Clean-up effort gets boost from community

cleanup
(Photo by Jason Kaplan) - Back in December, Bob Rogan started cleaning up the garbage in Cornwall. He started at the Route 9W ramps on Quaker Avenue and has since moved to the Rt. 32 corridor along the Moodna Creek. What started as a solo act has blossomed into a community effort. On Sunday, Scott Cavalari helped Tracy Andrews pull up a baby carriage using a rope.

Volunteers join Rogan picking up trash & debris

Bob Rogan didn’t hide his frustration when he described Cornwall as looking like a third world country. The West Point Tours bus driver and 20-year resident has spent the last two months trying to clean up the garbage folks toss out of their cars.

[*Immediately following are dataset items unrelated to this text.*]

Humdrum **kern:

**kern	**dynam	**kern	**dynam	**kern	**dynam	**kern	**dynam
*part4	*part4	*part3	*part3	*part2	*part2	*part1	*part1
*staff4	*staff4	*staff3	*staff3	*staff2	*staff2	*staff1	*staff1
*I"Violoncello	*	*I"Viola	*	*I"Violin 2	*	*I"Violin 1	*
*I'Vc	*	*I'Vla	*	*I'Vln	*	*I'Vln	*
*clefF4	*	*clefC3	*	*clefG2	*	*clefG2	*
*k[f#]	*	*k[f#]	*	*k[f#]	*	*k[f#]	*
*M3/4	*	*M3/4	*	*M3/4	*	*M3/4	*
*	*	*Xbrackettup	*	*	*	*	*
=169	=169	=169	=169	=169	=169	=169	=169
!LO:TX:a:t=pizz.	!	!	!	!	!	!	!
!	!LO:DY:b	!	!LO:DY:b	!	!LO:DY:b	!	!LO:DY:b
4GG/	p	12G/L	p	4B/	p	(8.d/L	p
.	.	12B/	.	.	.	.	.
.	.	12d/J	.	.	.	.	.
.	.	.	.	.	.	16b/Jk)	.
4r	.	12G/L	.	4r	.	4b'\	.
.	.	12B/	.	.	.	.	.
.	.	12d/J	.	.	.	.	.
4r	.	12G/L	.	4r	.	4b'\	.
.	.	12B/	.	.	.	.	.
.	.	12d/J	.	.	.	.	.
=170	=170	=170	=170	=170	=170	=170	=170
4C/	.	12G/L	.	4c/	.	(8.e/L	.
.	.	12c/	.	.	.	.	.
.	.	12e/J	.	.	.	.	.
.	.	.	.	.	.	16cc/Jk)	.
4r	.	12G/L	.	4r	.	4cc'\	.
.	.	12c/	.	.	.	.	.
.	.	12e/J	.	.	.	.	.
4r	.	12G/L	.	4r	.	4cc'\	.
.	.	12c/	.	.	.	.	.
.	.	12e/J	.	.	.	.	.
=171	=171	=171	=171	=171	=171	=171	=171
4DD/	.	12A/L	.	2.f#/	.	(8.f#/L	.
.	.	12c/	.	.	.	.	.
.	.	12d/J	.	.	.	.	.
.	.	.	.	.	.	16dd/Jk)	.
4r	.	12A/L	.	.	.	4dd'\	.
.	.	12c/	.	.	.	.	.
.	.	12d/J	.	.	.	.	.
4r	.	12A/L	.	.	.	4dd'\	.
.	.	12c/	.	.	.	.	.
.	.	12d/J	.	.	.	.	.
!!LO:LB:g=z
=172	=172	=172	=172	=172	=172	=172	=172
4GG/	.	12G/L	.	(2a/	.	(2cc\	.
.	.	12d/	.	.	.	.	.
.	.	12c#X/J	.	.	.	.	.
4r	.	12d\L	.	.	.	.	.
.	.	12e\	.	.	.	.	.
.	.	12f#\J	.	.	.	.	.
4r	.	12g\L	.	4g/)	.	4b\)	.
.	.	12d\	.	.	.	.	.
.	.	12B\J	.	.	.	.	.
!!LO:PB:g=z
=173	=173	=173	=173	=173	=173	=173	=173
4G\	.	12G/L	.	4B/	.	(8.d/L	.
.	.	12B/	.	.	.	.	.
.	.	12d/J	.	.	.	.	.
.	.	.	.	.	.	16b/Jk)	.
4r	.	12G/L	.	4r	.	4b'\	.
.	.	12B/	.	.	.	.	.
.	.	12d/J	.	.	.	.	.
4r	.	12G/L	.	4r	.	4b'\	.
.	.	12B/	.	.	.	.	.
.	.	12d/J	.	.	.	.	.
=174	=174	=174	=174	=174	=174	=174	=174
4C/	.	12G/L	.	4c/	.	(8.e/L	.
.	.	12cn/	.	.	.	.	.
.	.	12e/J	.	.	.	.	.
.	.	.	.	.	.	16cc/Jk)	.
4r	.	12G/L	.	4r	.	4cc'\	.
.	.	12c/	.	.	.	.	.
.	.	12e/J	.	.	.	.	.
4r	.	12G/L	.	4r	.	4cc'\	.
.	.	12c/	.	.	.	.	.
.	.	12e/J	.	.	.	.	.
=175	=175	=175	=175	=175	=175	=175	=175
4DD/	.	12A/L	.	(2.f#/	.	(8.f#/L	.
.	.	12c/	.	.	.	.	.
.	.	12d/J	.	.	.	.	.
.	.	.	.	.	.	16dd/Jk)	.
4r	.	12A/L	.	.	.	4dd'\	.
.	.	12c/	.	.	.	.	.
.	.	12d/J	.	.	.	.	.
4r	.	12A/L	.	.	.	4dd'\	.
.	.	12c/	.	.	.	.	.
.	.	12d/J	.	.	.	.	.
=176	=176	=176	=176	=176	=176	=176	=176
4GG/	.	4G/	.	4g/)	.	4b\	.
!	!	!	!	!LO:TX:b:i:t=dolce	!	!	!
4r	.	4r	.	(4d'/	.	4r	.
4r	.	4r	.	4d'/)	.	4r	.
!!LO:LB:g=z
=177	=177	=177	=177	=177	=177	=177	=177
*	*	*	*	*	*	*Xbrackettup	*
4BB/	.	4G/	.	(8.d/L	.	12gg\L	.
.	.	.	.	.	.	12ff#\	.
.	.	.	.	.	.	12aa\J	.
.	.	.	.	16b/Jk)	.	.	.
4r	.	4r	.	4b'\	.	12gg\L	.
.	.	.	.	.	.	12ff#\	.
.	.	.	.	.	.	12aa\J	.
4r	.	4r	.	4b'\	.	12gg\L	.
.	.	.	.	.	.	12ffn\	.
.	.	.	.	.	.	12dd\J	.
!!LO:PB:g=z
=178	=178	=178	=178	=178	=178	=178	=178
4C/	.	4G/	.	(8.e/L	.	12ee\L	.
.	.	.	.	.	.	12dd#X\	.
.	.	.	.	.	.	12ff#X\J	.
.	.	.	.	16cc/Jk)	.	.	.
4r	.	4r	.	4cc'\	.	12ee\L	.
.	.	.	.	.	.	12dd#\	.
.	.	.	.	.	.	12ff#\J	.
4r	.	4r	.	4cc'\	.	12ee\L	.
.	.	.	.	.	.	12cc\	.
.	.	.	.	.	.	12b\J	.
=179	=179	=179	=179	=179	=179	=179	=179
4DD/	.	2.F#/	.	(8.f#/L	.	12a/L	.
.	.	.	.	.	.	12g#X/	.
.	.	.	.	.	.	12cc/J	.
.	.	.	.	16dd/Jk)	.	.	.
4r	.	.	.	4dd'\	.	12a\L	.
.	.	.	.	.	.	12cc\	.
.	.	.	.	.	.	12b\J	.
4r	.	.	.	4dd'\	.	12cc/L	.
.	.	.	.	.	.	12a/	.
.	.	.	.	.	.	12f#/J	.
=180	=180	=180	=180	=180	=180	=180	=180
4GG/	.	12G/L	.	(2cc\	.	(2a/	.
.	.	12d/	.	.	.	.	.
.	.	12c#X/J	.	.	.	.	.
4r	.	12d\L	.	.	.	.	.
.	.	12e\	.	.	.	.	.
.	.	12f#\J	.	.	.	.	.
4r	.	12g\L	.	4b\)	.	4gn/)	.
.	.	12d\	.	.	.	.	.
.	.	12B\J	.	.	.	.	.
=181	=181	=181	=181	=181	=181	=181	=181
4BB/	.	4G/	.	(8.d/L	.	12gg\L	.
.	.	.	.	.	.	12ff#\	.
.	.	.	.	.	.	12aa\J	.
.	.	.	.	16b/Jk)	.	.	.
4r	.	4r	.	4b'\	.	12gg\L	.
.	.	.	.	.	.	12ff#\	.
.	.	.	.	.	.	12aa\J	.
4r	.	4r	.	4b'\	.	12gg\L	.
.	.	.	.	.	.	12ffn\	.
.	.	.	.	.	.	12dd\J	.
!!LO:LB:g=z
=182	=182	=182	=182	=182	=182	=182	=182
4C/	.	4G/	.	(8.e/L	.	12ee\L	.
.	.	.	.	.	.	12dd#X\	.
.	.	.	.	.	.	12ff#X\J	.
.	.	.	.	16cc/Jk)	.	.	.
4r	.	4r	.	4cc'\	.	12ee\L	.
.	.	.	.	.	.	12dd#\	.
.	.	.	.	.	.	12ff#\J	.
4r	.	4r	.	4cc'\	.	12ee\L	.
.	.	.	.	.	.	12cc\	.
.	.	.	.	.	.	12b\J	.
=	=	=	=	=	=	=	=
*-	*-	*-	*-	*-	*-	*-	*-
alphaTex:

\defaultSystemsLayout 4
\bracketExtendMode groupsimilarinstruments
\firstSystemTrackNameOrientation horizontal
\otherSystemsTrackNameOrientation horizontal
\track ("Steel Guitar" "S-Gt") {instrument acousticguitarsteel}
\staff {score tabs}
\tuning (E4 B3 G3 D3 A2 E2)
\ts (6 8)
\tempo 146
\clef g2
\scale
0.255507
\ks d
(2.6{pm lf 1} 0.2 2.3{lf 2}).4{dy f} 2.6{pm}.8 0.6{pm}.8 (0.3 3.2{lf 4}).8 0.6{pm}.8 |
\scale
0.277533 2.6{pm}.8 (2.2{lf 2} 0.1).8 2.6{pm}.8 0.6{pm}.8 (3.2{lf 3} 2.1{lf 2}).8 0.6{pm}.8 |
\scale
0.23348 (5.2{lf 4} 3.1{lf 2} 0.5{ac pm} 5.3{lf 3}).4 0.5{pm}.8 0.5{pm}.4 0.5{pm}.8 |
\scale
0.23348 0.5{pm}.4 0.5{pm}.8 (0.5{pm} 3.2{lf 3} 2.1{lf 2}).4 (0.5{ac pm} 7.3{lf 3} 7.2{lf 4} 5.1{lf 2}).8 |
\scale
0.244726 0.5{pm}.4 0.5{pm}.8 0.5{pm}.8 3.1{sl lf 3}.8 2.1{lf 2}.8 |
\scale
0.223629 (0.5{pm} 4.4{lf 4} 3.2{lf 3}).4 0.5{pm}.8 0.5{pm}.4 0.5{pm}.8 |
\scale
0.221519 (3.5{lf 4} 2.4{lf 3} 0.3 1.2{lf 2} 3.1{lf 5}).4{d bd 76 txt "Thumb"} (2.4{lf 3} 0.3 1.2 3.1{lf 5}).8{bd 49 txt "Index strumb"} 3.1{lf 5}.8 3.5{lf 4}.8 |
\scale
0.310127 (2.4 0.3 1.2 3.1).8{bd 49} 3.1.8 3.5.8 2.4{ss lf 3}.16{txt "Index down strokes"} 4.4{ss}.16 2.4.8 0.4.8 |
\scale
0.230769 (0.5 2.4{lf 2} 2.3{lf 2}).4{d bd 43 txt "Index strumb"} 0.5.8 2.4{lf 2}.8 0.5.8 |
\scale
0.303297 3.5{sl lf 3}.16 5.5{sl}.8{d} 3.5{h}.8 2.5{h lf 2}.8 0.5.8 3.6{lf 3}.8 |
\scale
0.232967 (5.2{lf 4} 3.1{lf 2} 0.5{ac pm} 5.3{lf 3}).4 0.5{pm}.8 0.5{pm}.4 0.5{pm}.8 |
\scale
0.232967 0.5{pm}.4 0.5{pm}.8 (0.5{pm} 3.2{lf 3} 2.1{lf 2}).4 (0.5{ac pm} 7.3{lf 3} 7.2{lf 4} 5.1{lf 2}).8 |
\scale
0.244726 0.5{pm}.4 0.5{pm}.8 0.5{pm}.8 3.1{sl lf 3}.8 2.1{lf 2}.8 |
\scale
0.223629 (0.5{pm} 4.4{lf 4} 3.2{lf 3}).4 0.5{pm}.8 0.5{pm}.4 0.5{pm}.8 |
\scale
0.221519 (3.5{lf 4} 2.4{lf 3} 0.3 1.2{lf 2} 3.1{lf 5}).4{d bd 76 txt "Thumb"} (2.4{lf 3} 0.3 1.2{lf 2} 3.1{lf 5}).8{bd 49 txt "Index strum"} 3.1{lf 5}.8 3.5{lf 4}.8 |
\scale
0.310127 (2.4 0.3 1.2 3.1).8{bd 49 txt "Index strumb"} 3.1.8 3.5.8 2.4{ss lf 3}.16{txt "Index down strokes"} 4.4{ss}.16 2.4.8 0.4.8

It was during his regular route along Quaker Avenue that Rogan began noticing all the trash strewn along the Route 9W exit ramps. Tired of the mess in an otherwise affluent community, he decided to do something about it. He took two trash bags and started cleaning up the west side of the roadway, but unfortunately that wasn’t enough. It eventually took 19 bags to remove all the garbage.

Rogan quickly found the task to be too overwhelming for one man, so he wrote a letter to the editor in the Dec. 16 edition of The Cornwall Local asking for volunteers. Two ladies answered the call.

The Living in Cornwall Facebook community caught wind of the effort and soon the volunteer number ballooned to nearly a dozen. Having cleaned up Quaker Avenue, the crew has been working on clearing the trash along the Moodna Creek and Route 32.

Due to the steep slope down to the creek, motorists passing by are unlikely to see the mess, but Rogan said it doesn’t set a good example to the kayakers who pass through Cornwall.

It’s not just paper and the usual household trash which finds its way along the creek. This past Sunday, volunteers were using rope to pull up mattresses, wooden chairs, a large flat-screen TV, baby carriages, tires, and what looked to be the frame of an old dresser.

“This to me is like meditation because all you’re thinking about is trash,” Rogan said. “It’s very enlightening and it feels good. How can it not?”

Rogan said the guardrail along Rt. 32 is useless and all it does is provide leverage for anyone trying to get rid of large, heavy items. He said anyone can take those same items to the dump on Rt. 17K for free. He suggested an eight-foot fence, with barbed wire, be erected to prevent future dumping. He added signs should be posted warning folks of a potential fine for littering.

Despite the showing from the community, Rogan questioned why it’s taking a volunteer effort to clean up Cornwall rather than the town’s sanitation department.Lloyd Sabin, one of the volunteers, also called the town out, requesting someone take care of the problem or declare Cornwall a dump.

Not only have volunteers provided labor, some have donated trash bags. Foley Landscape Contractors provided a dumpster for all the trash collected and IL Tesoro Ristorante & Pizzeria offered pizza to the weary workers. Mamma Mia! Cafe & Pizzeria has already offered to donate pizza following next week’s clean-up.

Rogan said there are three other pull-offs heading south on Rt. 32, so the clean-up effort is not nearly complete. He said he and the other volunteers will be out every Sunday from 11 a.m. to 1 p.m. He welcomes anyone interested to lend a helping hand.